Work to complete:
1. Copy every sentence in the commentary on Canon 216 that ends with a question mark.
2. According to the commentary on Canon 216, which university has never stopped linking to Planned Parenthood on its website?

I imagine that very few organizations in this country, or indeed the world, have bothered seeking such consent unless they are directly associated with the Church. If the “competent ecclesiastical authorities” are now going to busy themselves in enforcing Canon 216, they will be kept very busy indeed. Of course we all know that will not happen. Real Catholic TV was singled out, and that is precisely the problem. In law, either ecclesiastical or secular, selective enforcement always creates the impression of injustice. If a speed limit of 55 is enforced against all motorists caught by the authorities well and good; if the limit is enforced only against critics of the local Sheriff, then enforcement of a valid law can be unjust.
Rorate Caeli has a brilliant post on this point:
In this, as in most cases involving serious Catholics in the past decades, what irks people, even if they somehow do not know how to express it, is precisely this: the injustice in the application of the law by dioceses or even by Higher Authority. There is nothing in law more prone to abuse than an apparently “clear” or “plain” law, precisely because it demands great care in its application, that is not supposed to be simply uniform, but must be equitably just for all. Do all remember how the “clear” and “plain” “abrogation” of the Traditional Mass was defended by most Canonists for decades, and how abuses became norms in the Pauline Mass, while the Traditional Mass was persecuted with no quarter?…
Is stating that something that “claims the title ‘Catholic’ does not have canonical authorization to do so” a regular action of the Archdiocese of Detroit? Or does the Canon apply only to one particular enterprise? How about sending a “Defend the Catholic Name Inspection team” to every parish and “institution” in the diocese: we are absolutely convinced that a team composed of orthodox Catholics would be horrified at what is being said, done, and taught under the “Catholic” name from some pulpits and in classrooms. It is not even really hidden: for a very diminute example, the Catholic & Jesuit University of Detroit Mercy has never stopped linking to Planned Parenthood and the National Organization for Women in their website (and this is what is available in one single webpage, one shudders to think at what may take place in “Women and Gender’s Studies” classes in the university.) Despite the appropriate behavior of the Archdiocese during the “American Catholic Council”/Call to Action conference last year (see 1, 2, 3), the canon on the prohibition of the word “Catholic” without “consent” was never invoked even then, when the actual integrity of Catholic doctrine was affected.

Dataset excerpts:
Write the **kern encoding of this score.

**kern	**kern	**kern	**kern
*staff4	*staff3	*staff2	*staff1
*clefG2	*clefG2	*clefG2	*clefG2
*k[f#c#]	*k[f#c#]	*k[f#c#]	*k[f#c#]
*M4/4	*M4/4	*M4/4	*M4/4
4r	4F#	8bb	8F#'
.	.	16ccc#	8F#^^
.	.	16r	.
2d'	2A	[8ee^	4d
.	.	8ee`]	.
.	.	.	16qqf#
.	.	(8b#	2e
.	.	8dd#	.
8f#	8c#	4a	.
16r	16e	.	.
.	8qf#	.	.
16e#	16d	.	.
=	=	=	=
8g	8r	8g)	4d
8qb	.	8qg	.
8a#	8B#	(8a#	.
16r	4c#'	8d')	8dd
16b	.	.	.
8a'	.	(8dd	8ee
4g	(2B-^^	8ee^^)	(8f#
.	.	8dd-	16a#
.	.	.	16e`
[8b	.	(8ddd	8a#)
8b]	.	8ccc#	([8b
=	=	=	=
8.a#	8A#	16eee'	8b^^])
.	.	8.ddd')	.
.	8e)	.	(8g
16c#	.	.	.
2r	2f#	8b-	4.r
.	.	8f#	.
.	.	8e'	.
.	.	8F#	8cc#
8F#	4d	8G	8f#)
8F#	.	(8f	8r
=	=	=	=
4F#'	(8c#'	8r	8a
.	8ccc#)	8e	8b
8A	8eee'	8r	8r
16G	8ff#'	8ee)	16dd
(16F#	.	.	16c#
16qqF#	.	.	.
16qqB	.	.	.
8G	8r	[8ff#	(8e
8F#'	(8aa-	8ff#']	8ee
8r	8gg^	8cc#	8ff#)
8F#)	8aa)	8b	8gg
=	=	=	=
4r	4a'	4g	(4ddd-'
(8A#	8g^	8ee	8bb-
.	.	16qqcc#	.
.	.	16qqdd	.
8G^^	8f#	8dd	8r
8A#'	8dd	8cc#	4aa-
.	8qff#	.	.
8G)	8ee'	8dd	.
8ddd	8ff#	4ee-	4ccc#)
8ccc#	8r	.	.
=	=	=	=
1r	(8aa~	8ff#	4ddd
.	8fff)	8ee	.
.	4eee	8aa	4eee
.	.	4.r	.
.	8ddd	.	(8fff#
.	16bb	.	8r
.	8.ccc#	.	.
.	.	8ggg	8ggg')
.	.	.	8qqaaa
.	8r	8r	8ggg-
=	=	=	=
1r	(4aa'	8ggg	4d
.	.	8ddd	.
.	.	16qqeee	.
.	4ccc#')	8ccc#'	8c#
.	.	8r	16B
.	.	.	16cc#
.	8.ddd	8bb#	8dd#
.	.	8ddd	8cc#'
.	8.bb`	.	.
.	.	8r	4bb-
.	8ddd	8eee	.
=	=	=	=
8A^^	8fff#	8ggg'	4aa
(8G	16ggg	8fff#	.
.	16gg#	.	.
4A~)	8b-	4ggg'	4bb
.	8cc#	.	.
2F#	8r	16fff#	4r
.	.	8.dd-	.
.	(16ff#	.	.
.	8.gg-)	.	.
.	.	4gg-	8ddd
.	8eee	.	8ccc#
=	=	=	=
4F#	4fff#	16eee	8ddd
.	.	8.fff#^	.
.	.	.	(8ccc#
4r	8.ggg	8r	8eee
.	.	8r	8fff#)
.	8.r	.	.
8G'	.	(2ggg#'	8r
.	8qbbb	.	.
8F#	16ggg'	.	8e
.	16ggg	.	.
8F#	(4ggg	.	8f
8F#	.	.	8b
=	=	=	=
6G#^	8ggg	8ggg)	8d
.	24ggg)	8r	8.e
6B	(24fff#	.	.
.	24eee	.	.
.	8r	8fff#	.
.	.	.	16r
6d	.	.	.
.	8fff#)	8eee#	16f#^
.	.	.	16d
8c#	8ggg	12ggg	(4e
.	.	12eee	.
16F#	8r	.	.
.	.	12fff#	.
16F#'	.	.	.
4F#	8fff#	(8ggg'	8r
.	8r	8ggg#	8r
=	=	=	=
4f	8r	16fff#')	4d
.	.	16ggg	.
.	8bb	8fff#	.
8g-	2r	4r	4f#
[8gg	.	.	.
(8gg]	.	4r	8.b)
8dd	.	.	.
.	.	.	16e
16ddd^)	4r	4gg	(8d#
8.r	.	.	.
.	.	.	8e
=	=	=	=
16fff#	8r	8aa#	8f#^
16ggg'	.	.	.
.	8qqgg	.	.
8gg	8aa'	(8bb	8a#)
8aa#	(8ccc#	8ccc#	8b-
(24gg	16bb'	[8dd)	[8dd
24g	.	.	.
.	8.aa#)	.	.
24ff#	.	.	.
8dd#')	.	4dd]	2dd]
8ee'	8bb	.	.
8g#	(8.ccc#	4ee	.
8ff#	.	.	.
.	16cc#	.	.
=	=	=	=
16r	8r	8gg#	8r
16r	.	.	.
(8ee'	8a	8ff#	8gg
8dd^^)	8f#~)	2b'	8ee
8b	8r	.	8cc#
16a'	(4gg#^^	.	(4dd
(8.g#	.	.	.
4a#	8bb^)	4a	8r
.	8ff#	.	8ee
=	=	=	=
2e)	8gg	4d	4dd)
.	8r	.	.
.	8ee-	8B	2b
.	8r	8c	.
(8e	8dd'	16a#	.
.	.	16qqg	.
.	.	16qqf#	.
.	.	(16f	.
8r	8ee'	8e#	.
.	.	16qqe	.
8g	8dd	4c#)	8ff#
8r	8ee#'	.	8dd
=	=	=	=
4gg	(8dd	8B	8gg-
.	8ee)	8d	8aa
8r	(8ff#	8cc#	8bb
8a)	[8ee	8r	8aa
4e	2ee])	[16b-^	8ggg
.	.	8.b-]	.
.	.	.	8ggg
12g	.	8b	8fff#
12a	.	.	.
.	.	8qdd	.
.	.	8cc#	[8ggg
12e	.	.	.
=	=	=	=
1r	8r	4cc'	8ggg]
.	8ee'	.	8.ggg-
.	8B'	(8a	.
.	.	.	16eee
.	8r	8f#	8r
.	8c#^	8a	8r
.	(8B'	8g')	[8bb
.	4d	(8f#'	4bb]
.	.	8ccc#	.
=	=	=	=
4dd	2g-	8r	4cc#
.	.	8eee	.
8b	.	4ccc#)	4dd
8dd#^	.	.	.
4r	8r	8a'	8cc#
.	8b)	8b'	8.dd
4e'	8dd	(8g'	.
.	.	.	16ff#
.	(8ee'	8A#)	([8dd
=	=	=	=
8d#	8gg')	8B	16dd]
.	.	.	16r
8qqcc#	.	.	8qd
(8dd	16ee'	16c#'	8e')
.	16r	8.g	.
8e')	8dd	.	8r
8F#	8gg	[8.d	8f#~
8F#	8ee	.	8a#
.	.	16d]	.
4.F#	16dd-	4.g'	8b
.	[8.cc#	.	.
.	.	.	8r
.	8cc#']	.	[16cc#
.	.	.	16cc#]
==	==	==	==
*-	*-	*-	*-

Answers given:
1.
- Do all remember how the “clear” and “plain” “abrogation” of the Traditional Mass was defended by most Canonists for decades, and how abuses became norms in the Pauline Mass, while the Traditional Mass was persecuted with no quarter?
- Is stating that something that “claims the title ‘Catholic’ does not have canonical authorization to do so” a regular action of the Archdiocese of Detroit?
- Or does the Canon apply only to one particular enterprise?

2. The Catholic & Jesuit University of Detroit Mercy.